Le puceron noir, vecteur du virus de la jaunisse de la betterave

Or, ces équilibres écologiques s’organisent sous la forme de chaînes trophiques, où les vers de terre sont mangés par les oiseaux, les moustiques par des crapauds, et les pucerons… par qui au fait ? Et bien toute une variété d’oiseaux insectivores, ainsi que des insectes prédateurs tels que les chrysopes, syrphides, perce-oreilles, braconides, et bien sûr les coccinelles, dont la larve est connue pour en manger jusqu’à 300 par jour ! La chute brutale du nombre de ces « auxiliaires » laisse la place à des déséquilibres d’autant plus flagrants qu’ils mettent en lumière la fragilité de notre modèle agricole, et sa dépendance totale à la chimie de synthèse.

Alors que dans un milieu riche et diversifié notre betterave serait protégée du puceron (et donc du virus de la jaunisse) par une formidable et complexe organisation écologique, la voici maintenant semée dans des « déserts » de biodiversité, si bien qu’elle ne peut compter que sur l’intervention du « tueur d’abeille » pour garantir sa « bonne santé ». Un peu comme si notre être humain dévêtu misait sur les antibiotiques pour passer l’hiver…

Le puceron n’est pas notre ennemi

On peut s’inquiéter de la réintroduction probable des néocotinoïdes, mais la teneur des débats qui entourent cet automne le vote de la loi est plus inquiétante encore : nous n’avons pas encore pris la mesure de l’impact de notre modèle agricole sur le désastre écologique à l’oeuvre.
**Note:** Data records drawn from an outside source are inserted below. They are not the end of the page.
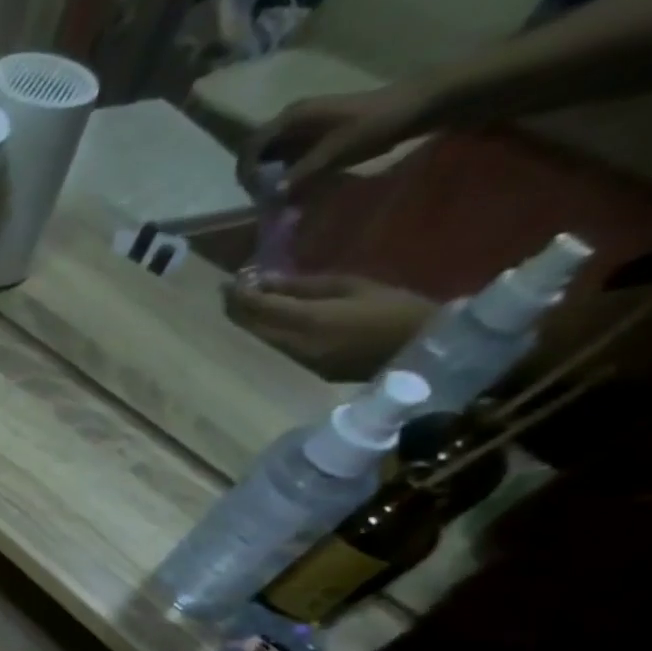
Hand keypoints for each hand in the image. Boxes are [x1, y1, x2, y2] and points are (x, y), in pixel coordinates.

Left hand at [224, 273, 434, 380]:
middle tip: (230, 290)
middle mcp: (294, 344)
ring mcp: (297, 361)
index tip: (231, 280)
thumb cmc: (395, 308)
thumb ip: (304, 286)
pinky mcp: (305, 370)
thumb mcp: (352, 286)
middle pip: (251, 326)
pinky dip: (264, 332)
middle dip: (236, 307)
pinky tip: (265, 320)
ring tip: (243, 302)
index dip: (241, 293)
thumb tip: (266, 280)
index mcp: (308, 320)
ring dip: (247, 321)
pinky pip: (275, 348)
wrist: (421, 350)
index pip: (259, 307)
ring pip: (259, 339)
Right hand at [238, 84, 429, 198]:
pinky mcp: (315, 133)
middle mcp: (292, 118)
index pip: (252, 146)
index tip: (252, 193)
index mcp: (292, 117)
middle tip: (263, 198)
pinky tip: (294, 186)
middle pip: (257, 151)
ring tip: (278, 196)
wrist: (417, 105)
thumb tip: (272, 194)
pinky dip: (285, 172)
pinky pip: (287, 155)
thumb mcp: (337, 150)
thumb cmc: (377, 123)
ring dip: (269, 176)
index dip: (245, 171)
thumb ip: (303, 171)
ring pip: (271, 155)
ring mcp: (303, 125)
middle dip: (255, 176)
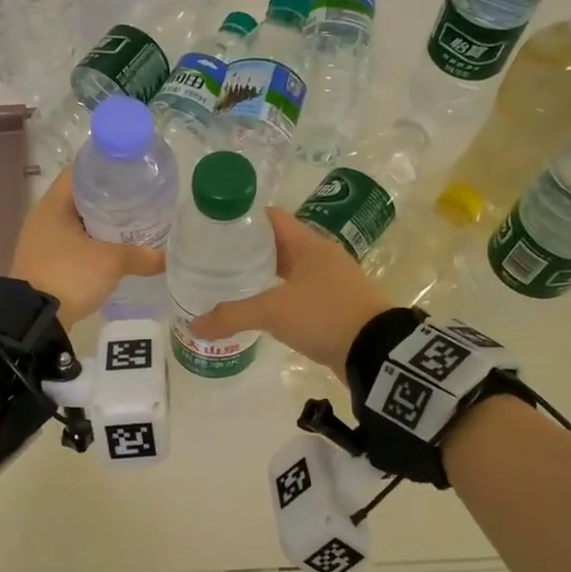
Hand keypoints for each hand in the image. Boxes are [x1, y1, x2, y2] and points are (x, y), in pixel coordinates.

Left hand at [10, 166, 165, 327]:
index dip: (105, 167)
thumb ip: (140, 256)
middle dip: (109, 199)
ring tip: (133, 225)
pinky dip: (93, 246)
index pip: (79, 171)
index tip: (131, 171)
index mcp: (53, 205)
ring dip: (101, 226)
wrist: (34, 320)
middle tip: (139, 199)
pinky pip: (74, 246)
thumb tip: (167, 258)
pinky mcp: (46, 265)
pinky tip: (114, 253)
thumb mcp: (110, 262)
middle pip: (80, 198)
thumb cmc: (69, 275)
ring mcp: (42, 243)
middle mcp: (44, 219)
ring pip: (78, 224)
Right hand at [188, 208, 390, 379]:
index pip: (271, 218)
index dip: (242, 219)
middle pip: (277, 244)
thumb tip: (195, 325)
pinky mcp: (332, 306)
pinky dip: (276, 297)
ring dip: (261, 275)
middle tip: (212, 258)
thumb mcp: (274, 312)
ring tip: (227, 282)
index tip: (214, 228)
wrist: (375, 353)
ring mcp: (329, 282)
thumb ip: (232, 315)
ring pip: (287, 271)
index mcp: (309, 244)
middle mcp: (320, 257)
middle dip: (246, 250)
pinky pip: (297, 294)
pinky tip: (256, 309)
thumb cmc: (325, 316)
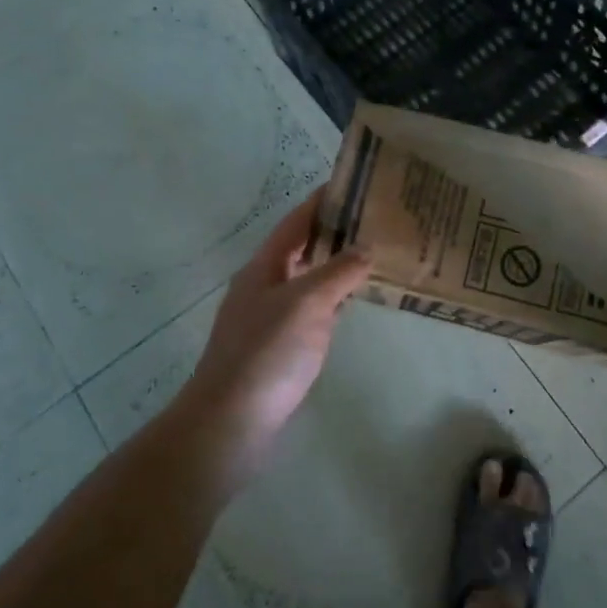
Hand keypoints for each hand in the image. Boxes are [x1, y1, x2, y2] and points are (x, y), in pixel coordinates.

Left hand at [181, 189, 370, 465]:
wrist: (230, 424)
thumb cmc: (267, 353)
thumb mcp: (307, 303)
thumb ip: (339, 272)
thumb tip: (367, 246)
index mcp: (264, 267)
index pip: (296, 222)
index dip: (323, 201)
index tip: (354, 183)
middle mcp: (265, 286)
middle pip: (302, 248)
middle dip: (335, 232)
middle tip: (377, 220)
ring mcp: (270, 319)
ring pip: (308, 280)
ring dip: (336, 266)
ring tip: (375, 254)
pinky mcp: (279, 348)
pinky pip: (312, 311)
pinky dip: (334, 300)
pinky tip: (354, 302)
Nous n’avons pas compris que la question n’est pas de savoir si nous avons trouvé un « substitut » ou non, mais de savoir si nous voulons continuer à transformer nos campagnes en déserts, pour mieux pouvoir nous intoxiquer au sucre raffiné. Nous ne sommes pas prêts à envisager de bâtir un monde où la biodiversité ne serait pas qu’un souvenir pour les ruraux, et l’écologie un hobby pour les citadins.

Larve de coccinelle se nourrissant de pucerons

La permaculture nous invite à « intégrer plutôt que séparer ». Sortir d’une vision duelle du monde, avec d’un côté les « bonnes » et de l’autre les « mauvaises » herbes, d’un côté les insectes « auxiliaires » et de l’autres les « nuisibles ». Les permaculteurs apprennent, à travers l’observation du fonctionnement des écosystèmes, que la résilience vient de la diversité. Nous n’avons pas besoin d’un substitut aux néocotinoïdes, nous avons besoin de haies, de mares, de sols vivants ! Nous avons besoin de betteraves poussant dans des écosystèmes diversifiés, où les pucerons seront contrôlés par leurs prédateurs naturels.

Nous n’avons pas besoin d’une agriculture basée sur le « savoir-faire » d’une industrie qui ne connaît que les « cides » pour tenter de dominer une « nature » qui menace bien plus ses intérêts financiers que notre souveraineté alimentaire. Nous avons besoin d’une agriculture basée sur l’intelligence du vivant, un savoir-faire ciselé par des milliards d’années d’une lente et patiente évolution qui conduit aujourd’hui l’être humain à avoir l’honneur de pouvoir co-évoluer avec les autres formes de vie sur cette planète, peut-être encore pour quelque temps. Tâchons d’avoir un peu plus de respect et de gratitude pour ce cadeau que la vie nous fait : par exemple en tournant au plus vite la page de l’agriculture industrielle.